Jen Kellerman, Prevention Specialist at Access Health and community convener for the project, said “This project has been so valuable. We have been able to recognize areas of improvement needed in our community – such as reducing stigma around Substance Use Disorder, increasing naloxone distribution points, and strengthening relationships with our recovery communities. It is incredibly beneficial to receive feedback from experts and other communities, and discuss how we’re going to work together locally to improve services.”
The COOR ECHO project also provided learning opportunities for the law enforcement community. Joel Merry, Sagadahoc County Sheriff shares, “One thing we learned is that there are no areas in our state that are not affected by the opioid epidemic. However, the local responses are different in many ways. Hearing what other communities are doing is valuable.”
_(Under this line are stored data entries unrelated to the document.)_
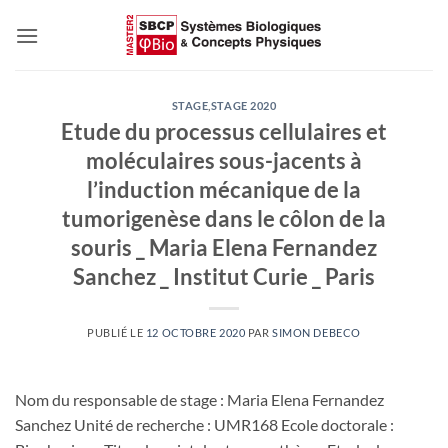
Passer
au
contenu
STAGE
,
STAGE 2020
Etude du processus cellulaires et
moléculaires sous-jacents à
l’induction mécanique de la
tumorigenèse dans le côlon de la
souris _ Maria Elena Fernandez
Sanchez _ Institut Curie _ Paris
PUBLIÉ LE
12 OCTOBRE 2020
PAR
SIMON DEBECO
Nom du responsable de stage : Maria Elena Fernandez
Sanchez Unité de recherche : UMR168 Ecole doctorale :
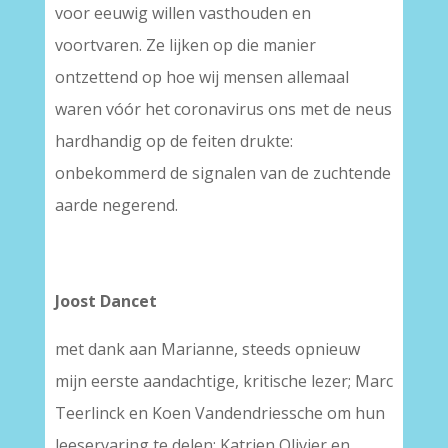
voor eeuwig willen vasthouden en
voortvaren. Ze lijken op die manier
ontzettend op hoe wij mensen allemaal
waren vóór het coronavirus ons met de neus
hardhandig op de feiten drukte:
onbekommerd de signalen van de zuchtende
aarde negerend.
Joost Dancet
met dank aan Marianne, steeds opnieuw
mijn eerste aandachtige, kritische lezer; Marc
Teerlinck en Koen Vandendriessche om hun
leeservaring te delen; Katrien Olivier en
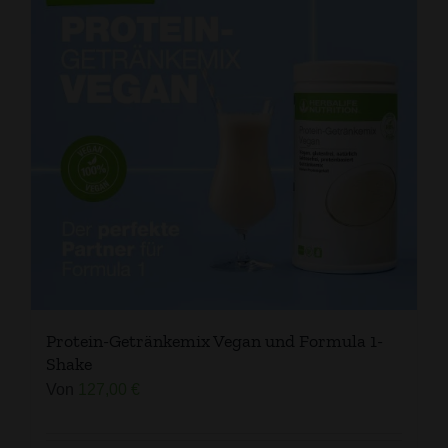
Protein-Getränkemix Vegan und Formula 1-
Shake
Von
127,00
€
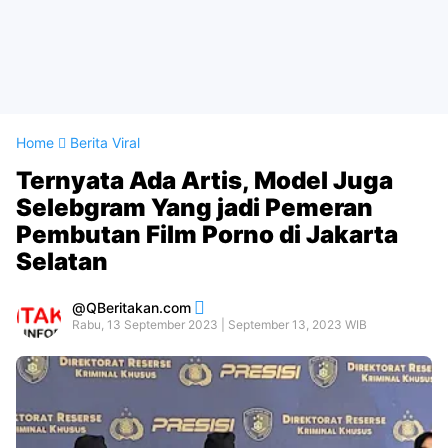
Home
Berita Viral
Ternyata Ada Artis, Model Juga
Selebgram Yang jadi Pemeran
Pembutan Film Porno di Jakarta
Selatan
QBeritakan.com
Rabu, 13 September 2023 | September 13, 2023 WIB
He continued, “COOR ECHO allowed us to network with communities across the state and deepen our own knowledge on what how we can do better assisting folks with opioid use disorder. From a law enforcement encounter to emergency room treatment, the ideas shared were substantial. We must continue to community conversation to reduce stigma, educate the public and support those in need.”
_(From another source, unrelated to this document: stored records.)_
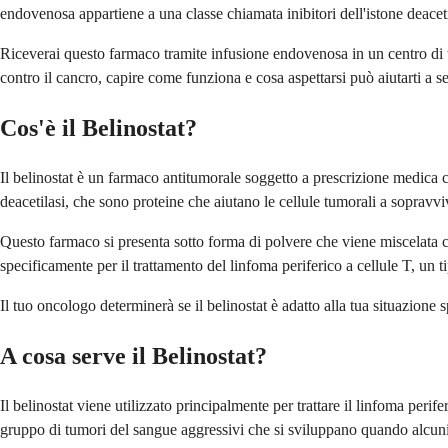
endovenosa appartiene a una classe chiamata inibitori dell'istone deaceti
Riceverai questo farmaco tramite infusione endovenosa in un centro di t
contro il cancro, capire come funziona e cosa aspettarsi può aiutarti a se
Cos'è il Belinostat?
Il belinostat è un farmaco antitumorale soggetto a prescrizione medica che
deacetilasi, che sono proteine che aiutano le cellule tumorali a sopravvi
Questo farmaco si presenta sotto forma di polvere che viene miscelata 
specificamente per il trattamento del linfoma periferico a cellule T, un
Il tuo oncologo determinerà se il belinostat è adatto alla tua situazione s
A cosa serve il Belinostat?
Il belinostat viene utilizzato principalmente per trattare il linfoma pe
gruppo di tumori del sangue aggressivi che si sviluppano quando alcuni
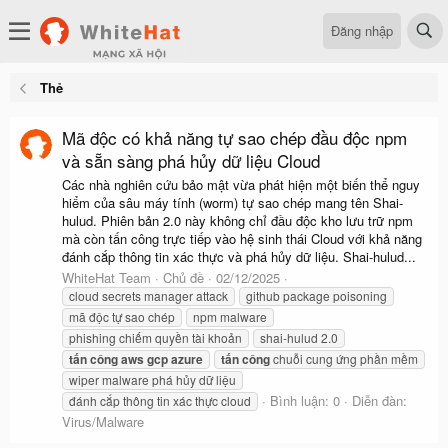
Đăng nhập
Thẻ
Mã độc có khả năng tự sao chép đầu độc npm
và sẵn sàng phá hủy dữ liệu Cloud
Các nhà nghiên cứu bảo mật vừa phát hiện một biến thể nguy
hiểm của sâu máy tính (worm) tự sao chép mang tên Shai-
hulud. Phiên bản 2.0 này không chỉ đầu độc kho lưu trữ npm
mà còn tấn công trực tiếp vào hệ sinh thái Cloud với khả năng
đánh cắp thông tin xác thực và phá hủy dữ liệu. Shai-hulud...
WhiteHat Team
Chủ đề
02/12/2025
cloud secrets manager attack
github package poisoning
mã độc tự sao chép
npm malware
phishing chiếm quyền tài khoản
shai-hulud 2.0
tấn
công
aws
gcp
azure
tấn
công
chuỗi cung ứng phần mềm
wiper malware phá hủy dữ liệu
Bình luận: 0
Diễn đàn:
đánh cắp thông tin xác thực cloud
Virus/Malware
Mike Field, Police Chief in Bath, added “I learned a lot in a short period of time. Mainly, that we are not alone and there are many other communities throughout Maine doing great things to respond to the opioid crisis. To be able to share and network with them has given me an opportunity to think outside the box and explore what we may be missing. I do believe we are fortunate to have the partnerships already in place in our region, so I see us continuing to work towards solutions together.”
Dr. Ranjiv Advani, Medical Director of Mid Coast Hospital’s Emergency Department (ED) and Faculty for the COOR ECHO project shared how this experience has supported the work already being done in the ED. He commented, “The COOR ECHO project has helped connect the ED to other groups and agencies around the state that are doing great work to combat the opioid epidemic. Too often, the efforts that we are all making are siloed. This project has helped us understand different approaches that the medical, recovery, law enforcement, and public health communities are using, with the goal of further coordinating these efforts.”
This has been a unique learning opportunity for Access Health and the community as a whole. Potential next steps for Access Health include coordinating community stigma reduction trainings and education campaigns and working with the recovery community to provide better support for those seeking treatment.